Tatsächlich rechnet Rother mit gängigen Management-Methoden, wie MbO oder Kosten-Nutzen-Rechnung ab, die die Produktionsunternehmen in Deutschland in den Implementierungsmodus versetzt haben. In diesem Modus bewegen sich nun die Unternehmen und arbeiten die immer länger werdenden Arbeitslisten ab.

Rothers Lösung, die er bei Toyota entdeckt haben will: Die Verbesserungs-Kata und die Coaching-Kata.

Die Verbesserungs-Kata ist die ständige Suche nach Problemen. Ist ein Problem identifiziert, wird es systematisch bearbeitet und gelöst. Dann wird das nächste Problem gesucht. Dabei dienen die Werkzeuge, wie Kanban oder Heijunka (Levelling) lediglich der Entdeckung von Problemen oder Hindernissen.

Die Coaching-Kata ist die ständige Ausbildung von Mitarbeitern zu Problemlösern. Dabei werden die Trainees nicht geschult, sondern an konkreten Problemen vor Ort bei der Problemlösung begleitet.

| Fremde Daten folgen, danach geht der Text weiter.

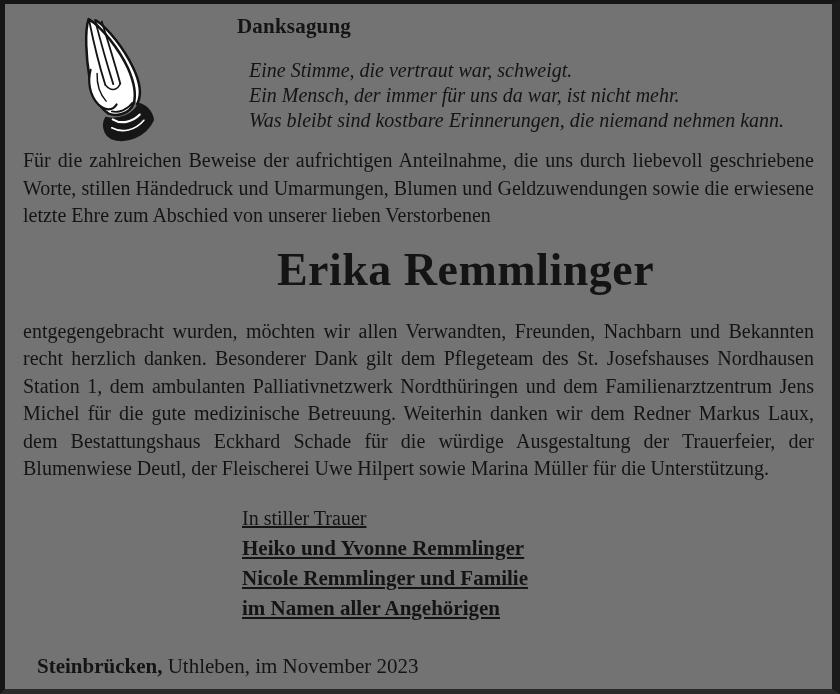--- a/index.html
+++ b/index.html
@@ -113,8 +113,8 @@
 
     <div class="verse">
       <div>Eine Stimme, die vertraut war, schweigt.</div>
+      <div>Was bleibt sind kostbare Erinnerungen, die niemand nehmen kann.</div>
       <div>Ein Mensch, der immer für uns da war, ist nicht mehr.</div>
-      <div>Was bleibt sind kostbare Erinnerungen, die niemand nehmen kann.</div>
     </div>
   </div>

Dieses Buch ist lesenswert für alle, die sich mit dem Toyota-Produktionssystem beschäftigen oder ihren eigenen Führungsstil verbessern wollen. Wer allerdings Joda (aus StarWars) zitiert („Tu  es oder tu es nicht. Es gibt kein Versuchen“; S. 132), muss damit rechnen, Seriosität zu verlieren.

Für Produktionsspezialisten und Führungskräfte, die für eine Produktion verantwortlich sind, ist dieses Buch allerdings eine Pflichtlektüre, da es eine anderen (und wohl auch besseren) Weg zeigt, eine Organisation dauerhaft erfolgreich zu führen.

Kurzfassung der Rezension auf Amazon.

[1] Rother, M. (2009). Die Kata des Weltmarktführers. Campus-Verlag, Frankfurt.